Green’s Dictionary of Slang

Ned n.

[generic uses of proper name]

1. the Devil (cf. old Ned under old adj.).

[UK]Wycherley Country-Wife Epilogue: Pox on her, Ned, she can’t be found!
[UK]J. Miller Humours of Oxford V i: O Ned! such a Misfortune!
[UK]M. & R. Lovell Edgeworth Essays on Irish Bulls 206: Just then Ned came ****, he lifted up his hands.
[US]‘Philip Paxton’ Stray Yankee in Texas 227: ‘By Ned,’ says he, ‘if it aint that owdacious critter of Miss Mash’s.
[US]Crisis 17 Feb. 31/2: Let Shoddyites, contractors all, Fall down and worship Uncle Ned [DA].
[US] in J.F. Dobie Rainbow in Morning 92: By Ned.

2. (Aus.) a fool.

[Aus]Melbourne Punch 9 Aug. 7/1: ‘Slangiana’ [...] ‘O, deem me not a stupid Ned’.

3. (Aus.) a term of address to a stranger.

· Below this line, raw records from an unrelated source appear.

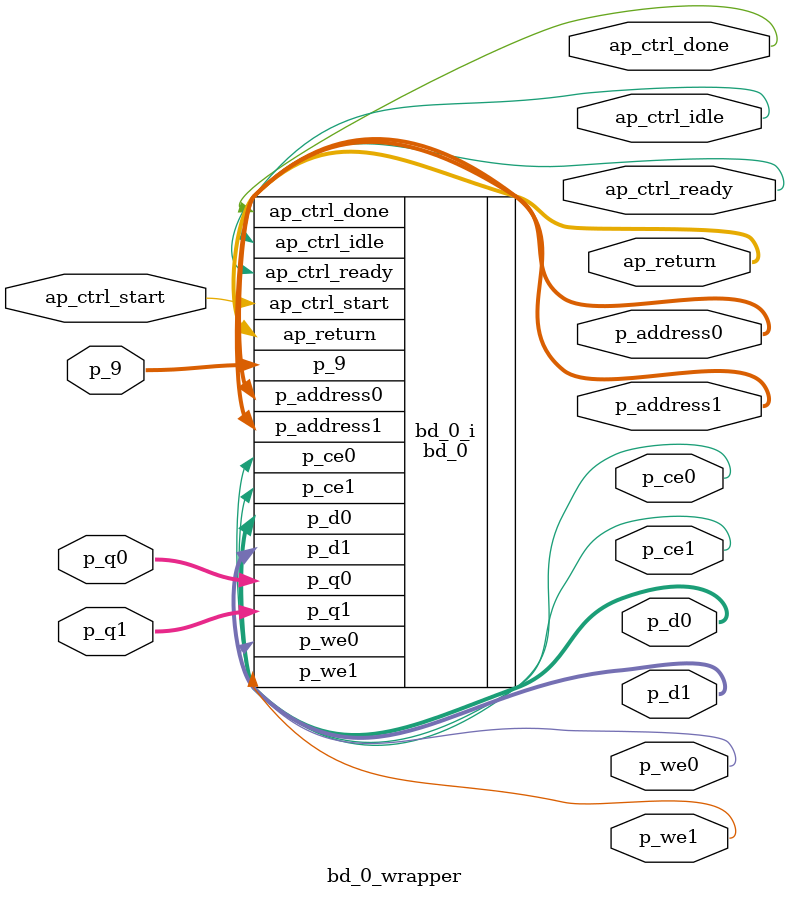
<source format=v>
`timescale 1 ps / 1 ps

module bd_0_wrapper
   (ap_ctrl_done,
    ap_ctrl_idle,
    ap_ctrl_ready,
    ap_ctrl_start,
    ap_return,
    p_9,
    p_address0,
    p_address1,
    p_ce0,
    p_ce1,
    p_d0,
    p_d1,
    p_q0,
    p_q1,
    p_we0,
    p_we1);
  output ap_ctrl_done;
  output ap_ctrl_idle;
  output ap_ctrl_ready;
  input ap_ctrl_start;
  output [63:0]ap_return;
  input [63:0]p_9;
  output [2:0]p_address0;
  output [2:0]p_address1;
  output p_ce0;
  output p_ce1;
  output [31:0]p_d0;
  output [31:0]p_d1;
  input [31:0]p_q0;
  input [31:0]p_q1;
  output p_we0;
  output p_we1;

  wire ap_ctrl_done;
  wire ap_ctrl_idle;
  wire ap_ctrl_ready;
  wire ap_ctrl_start;
  wire [63:0]ap_return;
  wire [63:0]p_9;
  wire [2:0]p_address0;
  wire [2:0]p_address1;
  wire p_ce0;
  wire p_ce1;
  wire [31:0]p_d0;
  wire [31:0]p_d1;
  wire [31:0]p_q0;
  wire [31:0]p_q1;
  wire p_we0;
  wire p_we1;

  bd_0 bd_0_i
       (.ap_ctrl_done(ap_ctrl_done),
        .ap_ctrl_idle(ap_ctrl_idle),
        .ap_ctrl_ready(ap_ctrl_ready),
        .ap_ctrl_start(ap_ctrl_start),
        .ap_return(ap_return),
        .p_9(p_9),
        .p_address0(p_address0),
        .p_address1(p_address1),
        .p_ce0(p_ce0),
        .p_ce1(p_ce1),
        .p_d0(p_d0),
        .p_d1(p_d1),
        .p_q0(p_q0),
        .p_q1(p_q1),
        .p_we0(p_we0),
        .p_we1(p_we1));
endmodule

</source>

[Aus]E. Dyson ‘At a Boxing Bout’ in Benno and Some of the Push 116: ‘Get yer ear out, Ned, ’r he’ll bite it,’ said Benno sourly to the stranger.

In phrases

raise Ned (v.) (also ...merry Ned, ...old Ned, ...promiscuous Ned, ...(old) Harry, ...Old Nick)

to cause a disturbance, to make trouble.

[[Scot]Caledonian Mercury 18 Nov. 3/2: And merry Ned — who ‘set us in a Rear!’].
[US]Whip & Satirist of NY & Brooklyn (NY) 4 June n.p.: Susan Shanon thinks she is raising Old Nick when she goes on horseback trhough a Church.
[US]J.R. Lowell Biglow Papers (1880) 60: Your fact’ry gals [...] ’ll go to work raisin’ promiscuous Ned.
[US]Broadway Belle (NY) 29 Jan. n.p.: ’Tis there I raise old Harry / And on peaniuts have a spree.
N.Y. Weekly Trib. 10 Sept. 7/4: The accounts in The Tribune raise Old Ned [DA].
[US] in R.G. Carter Four Brothers in Blue (1978) 18 Dec. 208: We bivouacked all day Monday on the wharves, eating flap-jacks and raising the ‘Old Nick’.
[UK] in Shields Dly Gaz. 3/1: We are real smart girls [...] and can raise ned and keep folks A laughing .
[US]Nat. Police Gaz. (NY) 3 Nov. 11/1: [headline] in a scrape again Another Victim of Edward Arnott, the Actor Turns up and Raises the Old Harry.
[US]G. Devol Forty Years a Gambler 259: Young Bill was mad because his father had secured a young step-mother for him, and was just raising ‘Ned’ about it.
[US]Ade More Fables in Sl. (1960) 97: When you’re Het Up you’re just as like as not to Raise Ned.
H. Quick Double Trouble 223: You’ve been raising merry Ned, Florian, in your Brassfield capacity .
[US]C.E. Mulford Bar-20 Days 210: He’s shore raising Ned to-night, the li’l monkey.
[US]S. Lewis Main Street (1921) 308: You have a perfectly well-developed case of repression of sex instinct, and it raises the old Ned with your body.
[US]S. Lewis Babbitt (1974) 114: Yuh, I bet you simply raised the old Ned.
[US]E. Dahlberg Bottom Dogs 43: Seventh graders [...] weren’t crazy about airing their bare buttocks on january mornings at 5.45 a.m., and raised old harry when a monitor [...] came along, shooed off the blanket.
[US]J.T. Farrell World I Never Made 87: I get a pair of shoes that raises all holy Harry with my tender dogs.
[US]N.Y. Herald Trib. 28 Nov. 15/5: The ‘vampire baby’ was a wicked young woman who wore short skirts, though ankle-length hems were proper at the time, flirted with married men, and, in general, ‘raised Ned,’ as observers commented at the time.
F. Warnick Dialect of Garrett County, Maryland 12: Raise old Ned, v.phr., to make a row (Slang) [DA].
[US]Randolph & Wilson Down in the Holler 97: A small boy in southwest Missouri was severely punished because he used the expression ‘to raise Ned’.
M.L. Rafferty What They are Doing to Your Children 131: When he found himself incarcerated in the classroom for reasons beyond his control, he would raise Ned.